Interface graph spikes after periods of not receiving SNMP data

Continuing the discussion from Very spiky graph on one host:

I also see such spikes, destroying port utilisation graphs. As I never saw such spikes on other NMS, I suggest using that approach:

  • Validate in/out octet values before storing them (cannot be not above the interface speed)
  • handle “getting re-alive after outage” situations by:

For those who want to recover asap and are fine with some incorrectness:

  • spread the newly read counter octet value evenly across all the last polling intervals (x) were no data was received and use only that 1/x share of octets for the current interval as an approximation.

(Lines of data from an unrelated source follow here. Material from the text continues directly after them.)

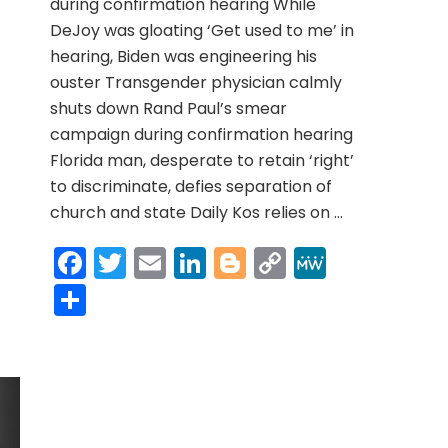
during confirmation hearing While
DeJoy was gloating ‘Get used to me’ in
hearing, Biden was engineering his
ouster Transgender physician calmly
shuts down Rand Paul’s smear
campaign during confirmation hearing
Florida man, desperate to retain ‘right’
to discriminate, defies separation of
church and state Daily Kos relies on …
Facebook
Twitter
Email
LinkedIn
Blogger
Copy
MeWe
Link
Share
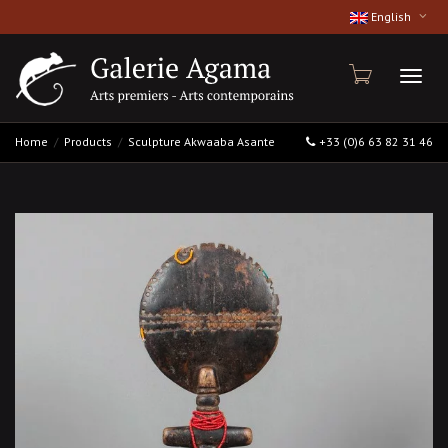
English
Toggl
Home
Products
Sculpture Akwaaba Asante
+33 (0)6 63 82 31 46
naviga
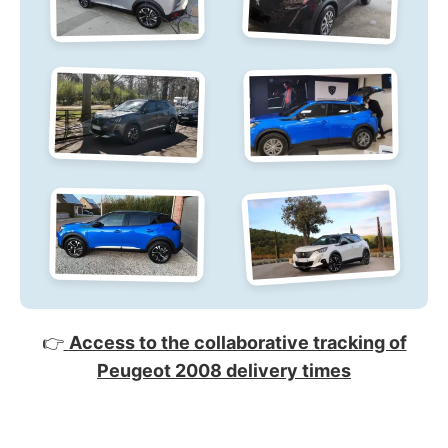
👉
Access to the collaborative tracking of
Peugeot 2008 delivery times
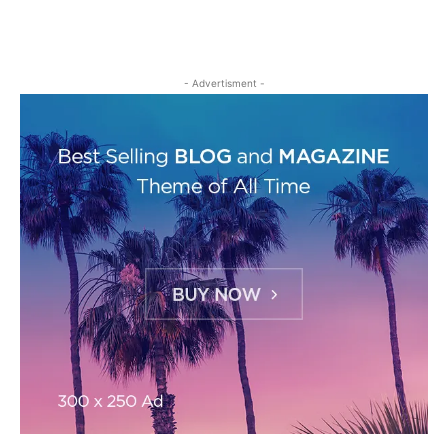
- Advertisment -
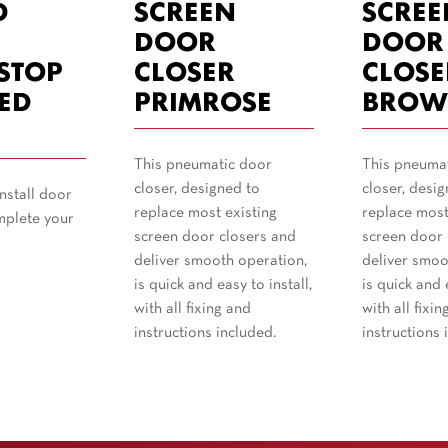
D
SCREEN
SCREE
T
DOOR
DOOR
STOP
CLOSER
CLOSE
ED
PRIMROSE
BROW
This pneumatic door
This pneuma
closer, designed to
closer, desig
nstall door
replace most existing
replace most
mplete your
screen door closers and
screen door 
deliver smooth operation,
deliver smoo
is quick and easy to install,
is quick and e
with all fixing and
with all fixin
instructions included.
instructions 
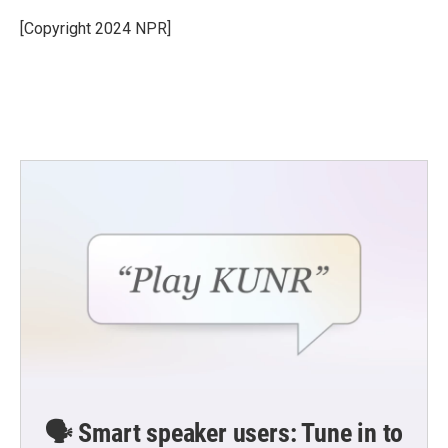
o
e
d
o
r
I
[Copyright 2024 NPR]
k
n
🗣️ Smart speaker users: Tune in to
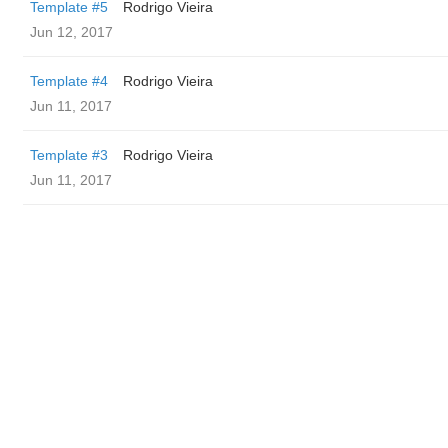
Template #5
Rodrigo Vieira
Jun 12, 2017
Template #4
Rodrigo Vieira
Jun 11, 2017
Template #3
Rodrigo Vieira
Jun 11, 2017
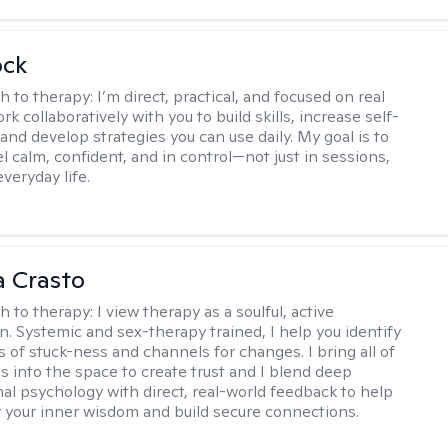
ock
h to therapy:
I’m direct, practical, and focused on real
rk collaboratively with you to build skills, increase self-
and develop strategies you can use daily. My goal is to
l calm, confident, and in control—not just in sessions,
everyday life.
 Crasto
h to therapy:
I view therapy as a soulful, active
on. Systemic and sex-therapy trained, I help you identify
s of stuck-ness and channels for changes. I bring all of
es into the space to create trust and I blend deep
al psychology with direct, real-world feedback to help
 your inner wisdom and build secure connections.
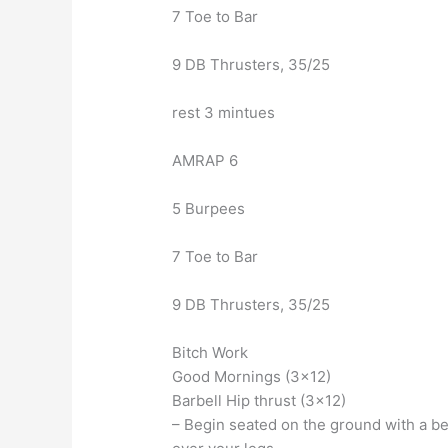
7 Toe to Bar
9 DB Thrusters, 35/25
rest 3 mintues
AMRAP 6
5 Burpees
7 Toe to Bar
9 DB Thrusters, 35/25
Bitch Work
Good Mornings (3×12)
Barbell Hip thrust (3×12)
– Begin seated on the ground with a be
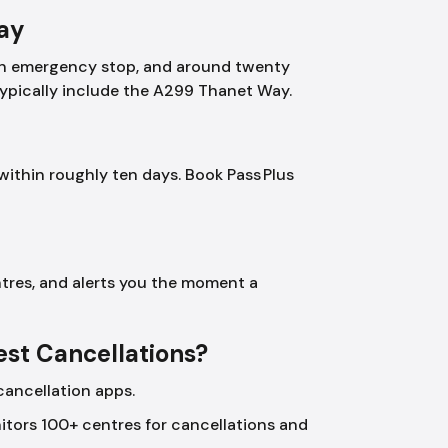
Day
, an emergency stop, and around twenty
typically include the A299 Thanet Way.
within roughly ten days. Book Pass Plus
tres, and alerts you the moment a
Test Cancellations?
cancellation apps.
tors 100+ centres for cancellations and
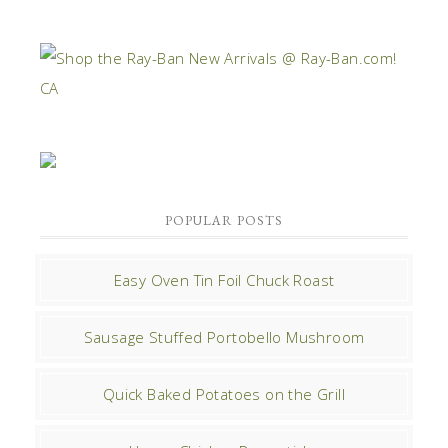
POPULAR POSTS
Easy Oven Tin Foil Chuck Roast
Sausage Stuffed Portobello Mushroom
Quick Baked Potatoes on the Grill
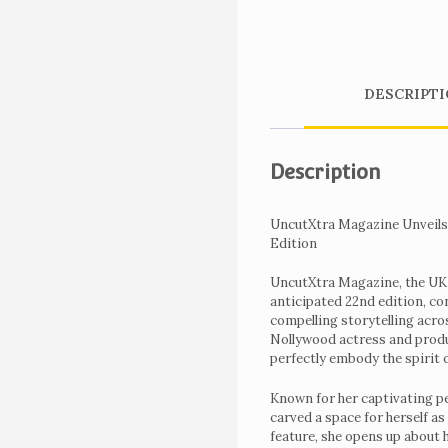
DESCRIPTI
Description
UncutXtra Magazine Unveils 
Edition
UncutXtra Magazine, the UK ba
anticipated 22nd edition, con
compelling storytelling acro
Home
Nollywood actress and produ
perfectly embody the spirit 
Get
Tickets
Known for her captivating p
carved a space for herself as
To
feature, she opens up about 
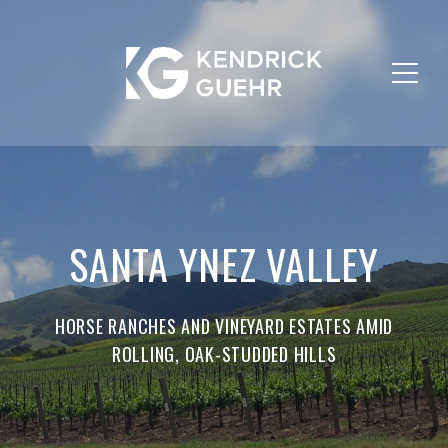
SANTA YNEZ VALLEY
HORSE RANCHES AND VINEYARD ESTATES AMID
ROLLING, OAK-STUDDED HILLS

or, for those who need correct graphing or otherwise nothing:

  • keep the interface or whole device as unreachable for one additional polling period, store the new octet counter value but do not graph it. Use that updated counter value to calculate the correct Bytes from next polling period onward.

BR

  1. LibreNMS already can cap based on ifspeed.
  2. Rrd can not write past periods of time. How do you tell the difference between skipped intervals and intervals where the device/port was inactive?
  3. Remember how counters work. The value is not a rate, but the total transfered bytes. (For ifInOctets)
  4. The “remove spikes” script is not written for LibreNMS originally. So obviously others deal with this issue.

The problem is mainly related to how rrd works. I will try to explain later. If anyone knows if mrtg or others that use rrd have solved this, please chime in.

This topic was automatically closed 90 days after the last reply. New replies are no longer allowed.